The Foundations of Ocean Marine Insurance
Ocean Marine insurance is arguably the oldest form of insurance in the world. Unlike most modern commercial policies, it is largely unregulated (non-filed) and relies heavily on centuries of maritime law and tradition. For the complete Commercial exam guide, it is vital to understand that Ocean Marine covers property and liability risks associated with international trade and transport on the high seas.
While Inland Marine insurance covers property in transit over land or via inland waterways, Ocean Marine focuses on vessels, their cargo, and the legal liabilities that arise from operating a ship. Because these risks are often global and unique, the policies frequently use specialized terminology that differs from standard property or casualty forms. To prepare for your exam, make sure to review these concepts through practice Commercial questions.
The Three Implied Warranties
In Ocean Marine insurance, certain conditions are so fundamental that they do not even need to be written into the policy to be enforceable. These are known as Implied Warranties. If any of these are breached, the insurer may void the coverage entirely.
- Seaworthiness: The shipowner warrants that the vessel is fit for the specific voyage intended. This includes having a competent crew, necessary supplies, and a sound hull.
- Legality: The purpose of the voyage must be legal. If a ship is carrying contraband or engaging in illegal trade, the insurance is void.
- No Deviation: The vessel must follow the most direct and customary route. A voluntary change in the course of the voyage without a valid reason (such as avoiding a storm or saving lives) voids the coverage.
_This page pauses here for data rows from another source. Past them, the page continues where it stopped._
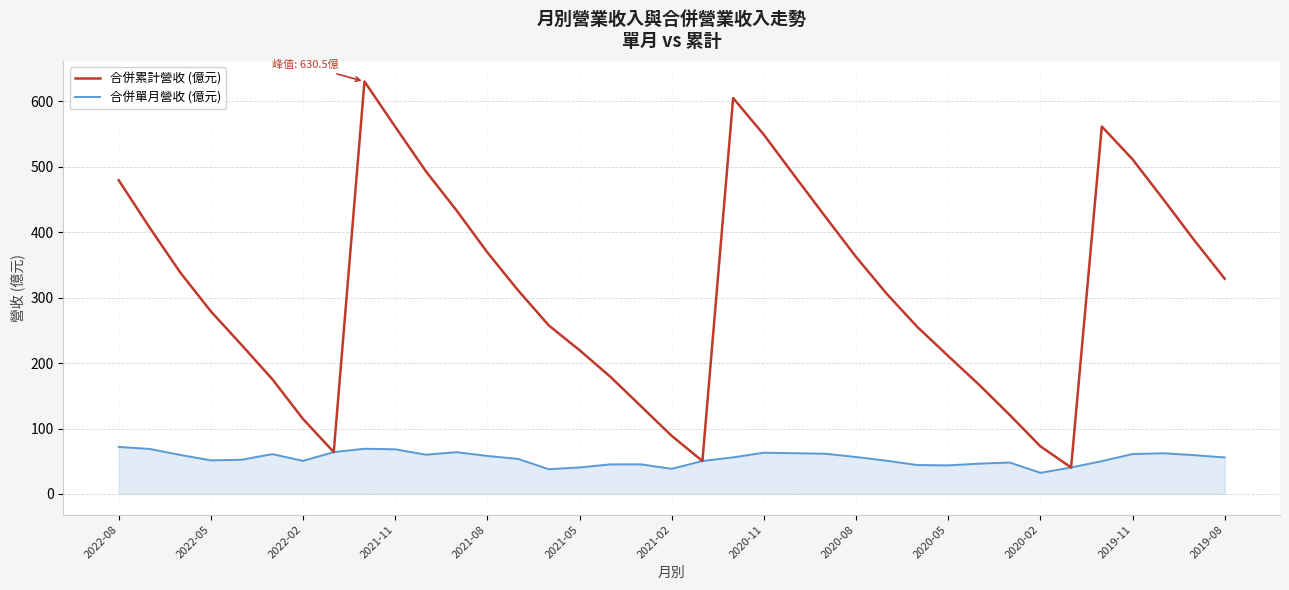

What is the difference between the maximum and minimum values in the 合併累計營收 (億元) series?

590.0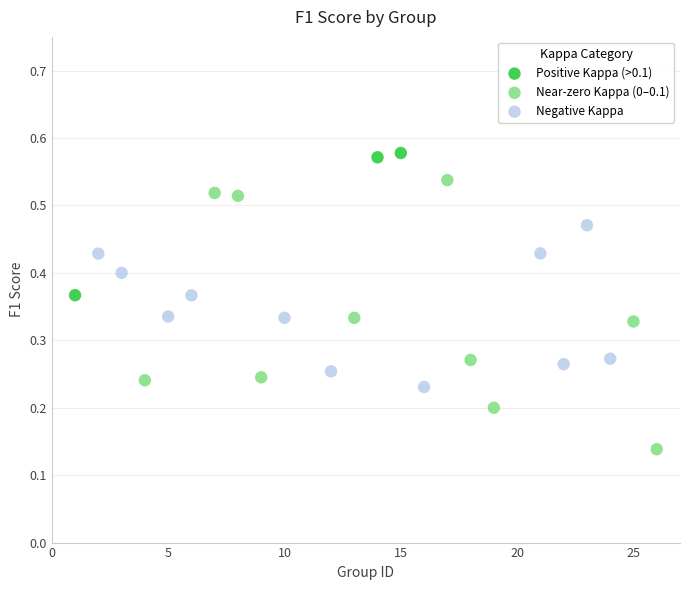

Which series reaches the minimum Y coordinate?

Near-zero Kappa (0–0.1)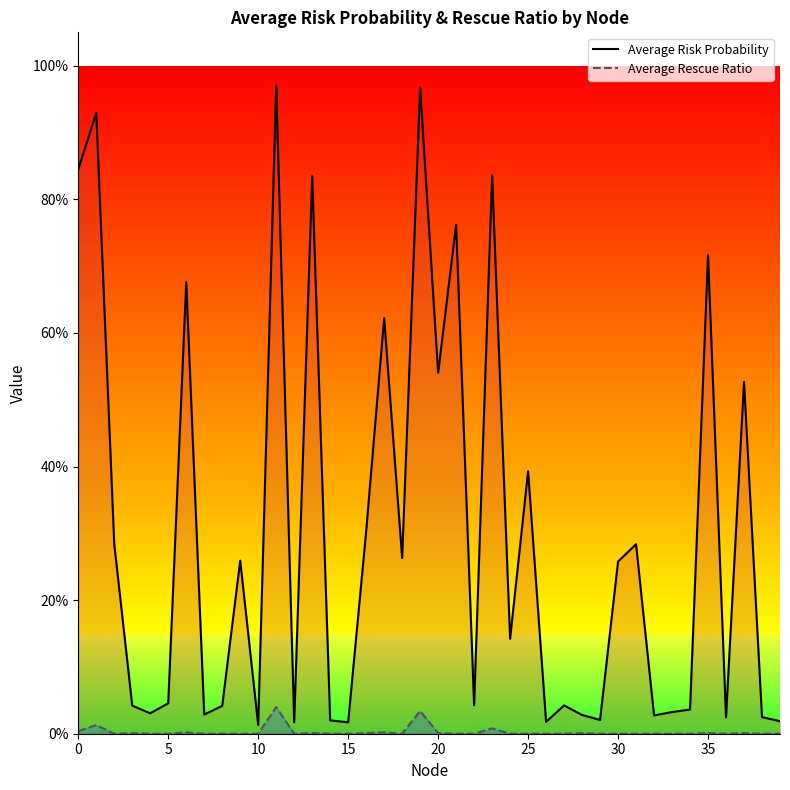

True or false: Average Risk Probability and Average Rescue Ratio intersect in this chart.

False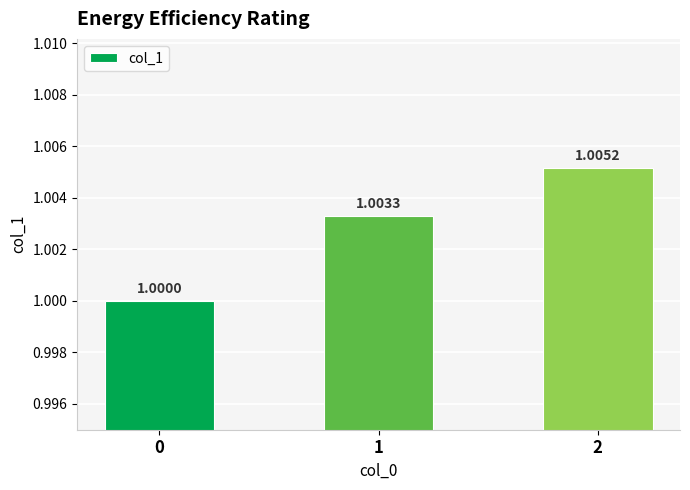

Reading left to right, list all the values displayed in this chart.

0=1.0	1=1.0	2=1.0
Primary Ocean Marine Coverages
| Feature | Coverage Type | What it Protects |
|---|---|---|
| Hull Insurance | Physical damage to the vessel itself, including machinery and fuel. | |
| Cargo Insurance | The goods being transported; can be written as 'Open' or 'Trip' transit. | |
| Freight Insurance | Protects the shipowner against the loss of shipping charges if cargo is not delivered. | |
| Protection & Indemnity (P&I) | Liability coverage for bodily injury, property damage, and worker compensation for crew. |
Hull Insurance and the 'Running Down' Clause
Hull Insurance is property coverage for the ship. It is typically written on a 'valued' basis, meaning the insurer and the insured agree on the vessel's value at the start of the policy. If the ship is a total loss, the insurer pays that agreed amount.
A unique feature of Hull insurance is the Collision Liability Clause, also known as the Running Down Clause (RDC). This clause provides a degree of liability coverage. If the insured vessel strikes another ship, the RDC covers the damage to the *other* ship and its cargo. However, it specifically excludes coverage for bodily injury, loss of life, or damage to piers and docks; those risks are handled by Protection and Indemnity (P&I) coverage.
Key Maritime Perils and Terms
Loss Settlements: General Average vs. Particular Average
In Ocean Marine, the word 'Average' refers to a partial loss. Understanding the difference between General and Particular Average is a frequent exam topic.
General Average occurs when a voluntary sacrifice is made to save the entire venture from a common peril. For example, if a ship is sinking and the captain orders a portion of the cargo jettisoned to lighten the load, all parties (the shipowner and all cargo owners) share the cost of that loss proportionately.
Particular Average is a partial loss that does not involve a general sacrifice. If a crate of electronics is damaged by water leaking through a hatch, that loss is borne solely by the owner of those electronics (or their insurer). There is no sharing of the loss among other parties.